▶ Prompt:
Beginning with the line that has "على الرغم من" and ending with the line that has "chủ/quản lý khách", retype the entries below exactly, except for the pictures.

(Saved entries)
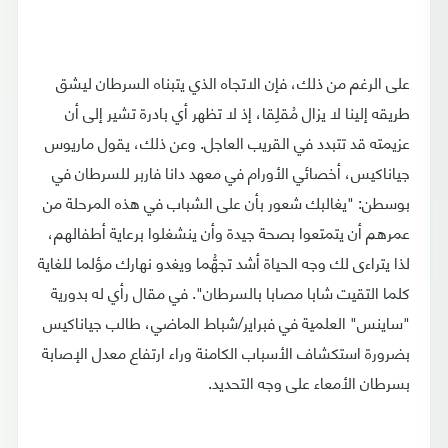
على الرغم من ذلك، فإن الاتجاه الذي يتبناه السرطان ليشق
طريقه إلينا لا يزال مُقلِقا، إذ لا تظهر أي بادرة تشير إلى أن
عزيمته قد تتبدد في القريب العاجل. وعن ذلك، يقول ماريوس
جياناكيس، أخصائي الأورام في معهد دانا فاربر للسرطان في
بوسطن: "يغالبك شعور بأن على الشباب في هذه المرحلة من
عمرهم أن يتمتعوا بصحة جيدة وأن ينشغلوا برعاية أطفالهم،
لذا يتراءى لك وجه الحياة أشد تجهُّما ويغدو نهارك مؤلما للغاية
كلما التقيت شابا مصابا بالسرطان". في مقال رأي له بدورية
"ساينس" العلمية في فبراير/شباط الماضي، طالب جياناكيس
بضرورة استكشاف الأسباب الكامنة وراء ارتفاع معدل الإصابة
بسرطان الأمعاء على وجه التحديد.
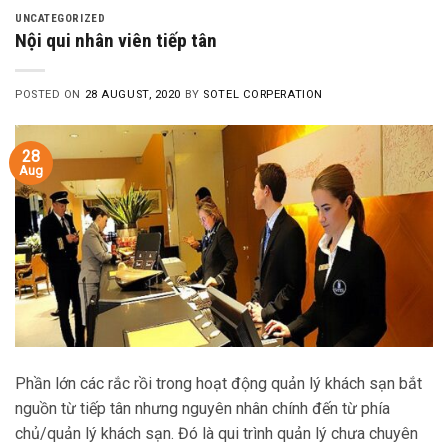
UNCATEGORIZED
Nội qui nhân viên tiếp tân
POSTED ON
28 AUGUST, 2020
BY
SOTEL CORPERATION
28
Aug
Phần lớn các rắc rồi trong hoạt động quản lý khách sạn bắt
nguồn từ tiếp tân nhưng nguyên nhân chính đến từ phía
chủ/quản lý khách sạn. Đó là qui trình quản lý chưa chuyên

...

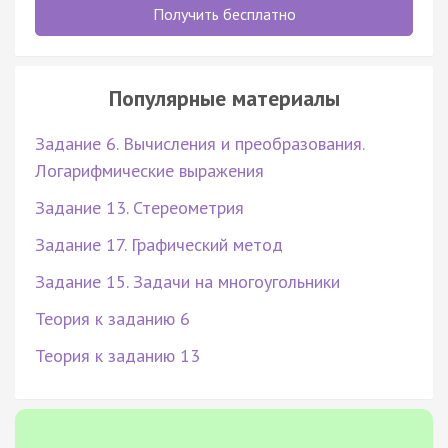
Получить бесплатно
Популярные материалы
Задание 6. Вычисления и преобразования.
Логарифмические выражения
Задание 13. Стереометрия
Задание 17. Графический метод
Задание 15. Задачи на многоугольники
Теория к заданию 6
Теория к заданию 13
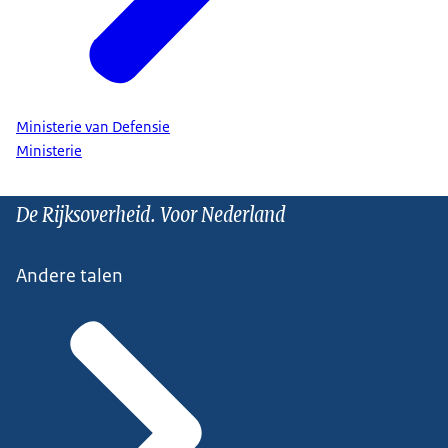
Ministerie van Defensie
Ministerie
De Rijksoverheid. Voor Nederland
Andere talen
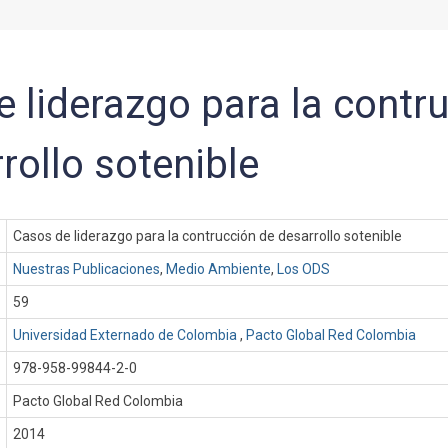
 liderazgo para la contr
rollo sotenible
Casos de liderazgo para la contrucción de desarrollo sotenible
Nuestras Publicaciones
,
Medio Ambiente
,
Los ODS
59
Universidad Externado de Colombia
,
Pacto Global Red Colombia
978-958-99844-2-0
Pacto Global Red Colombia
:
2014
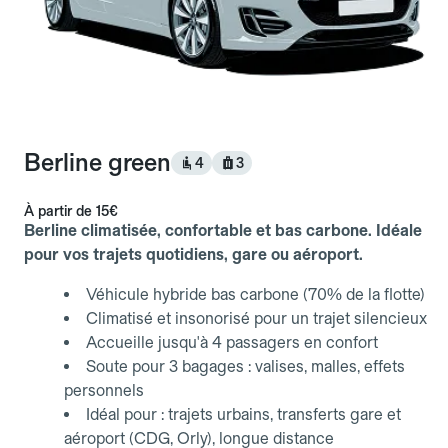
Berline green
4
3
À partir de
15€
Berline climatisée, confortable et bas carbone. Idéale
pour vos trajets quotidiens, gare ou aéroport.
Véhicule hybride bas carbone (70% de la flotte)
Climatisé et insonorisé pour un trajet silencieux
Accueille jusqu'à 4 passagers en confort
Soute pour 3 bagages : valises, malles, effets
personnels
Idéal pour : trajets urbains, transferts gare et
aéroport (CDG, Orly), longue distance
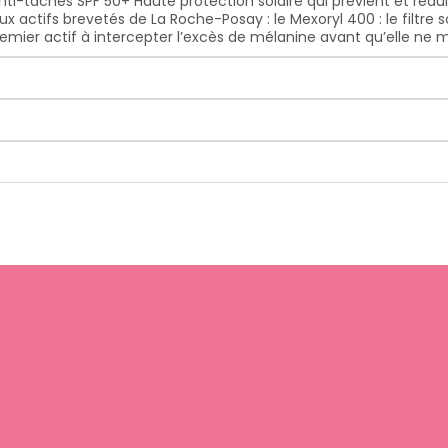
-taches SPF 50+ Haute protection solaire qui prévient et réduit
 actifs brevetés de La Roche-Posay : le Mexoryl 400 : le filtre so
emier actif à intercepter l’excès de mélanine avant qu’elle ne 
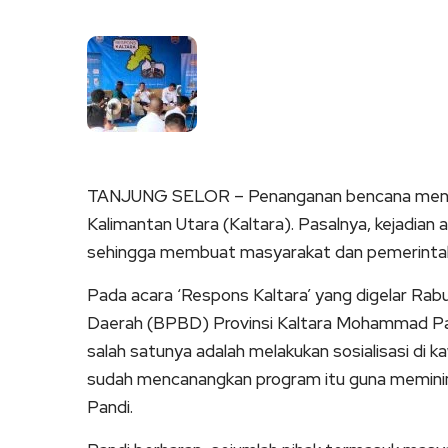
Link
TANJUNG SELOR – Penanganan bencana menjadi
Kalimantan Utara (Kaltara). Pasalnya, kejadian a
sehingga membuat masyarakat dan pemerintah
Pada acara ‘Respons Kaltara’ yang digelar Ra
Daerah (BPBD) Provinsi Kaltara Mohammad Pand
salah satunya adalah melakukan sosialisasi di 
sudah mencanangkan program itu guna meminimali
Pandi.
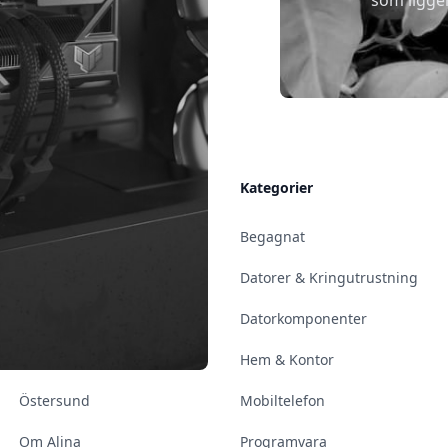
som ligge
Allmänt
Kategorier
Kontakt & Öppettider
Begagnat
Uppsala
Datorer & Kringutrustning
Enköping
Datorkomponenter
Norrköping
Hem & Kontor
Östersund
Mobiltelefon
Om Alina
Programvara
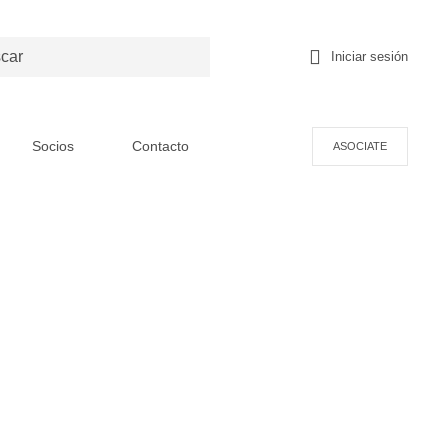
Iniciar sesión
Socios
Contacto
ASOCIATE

▶ Solution to this problem:
على الرغم من ذلك، فإن الاتجاه الذي يتبناه السرطان ليشق
طريقه إلينا لا يزال مُقلِقا، إذ لا تظهر أي بادرة تشير إلى أن
عزيمته قد تتبدد في القريب العاجل. وعن ذلك، يقول ماريوس
جياناكيس، أخصائي الأورام في معهد دانا فاربر للسرطان في
بوسطن: "يغالبك شعور بأن على الشباب في هذه المرحلة من
عمرهم أن يتمتعوا بصحة جيدة وأن ينشغلوا برعاية أطفالهم،
لذا يتراءى لك وجه الحياة أشد تجهُّما ويغدو نهارك مؤلما للغاية
كلما التقيت شابا مصابا بالسرطان". في مقال رأي له بدورية
"ساينس" العلمية في فبراير/شباط الماضي، طالب جياناكيس
بضرورة استكشاف الأسباب الكامنة وراء ارتفاع معدل الإصابة
بسرطان الأمعاء على وجه التحديد.
UNCATEGORIZED
Nội qui nhân viên tiếp tân
POSTED ON
28 AUGUST, 2020
BY
SOTEL CORPERATION
28
Aug
Phần lớn các rắc rồi trong hoạt động quản lý khách sạn bắt
nguồn từ tiếp tân nhưng nguyên nhân chính đến từ phía
chủ/quản lý khách sạn. Đó là qui trình quản lý chưa chuyên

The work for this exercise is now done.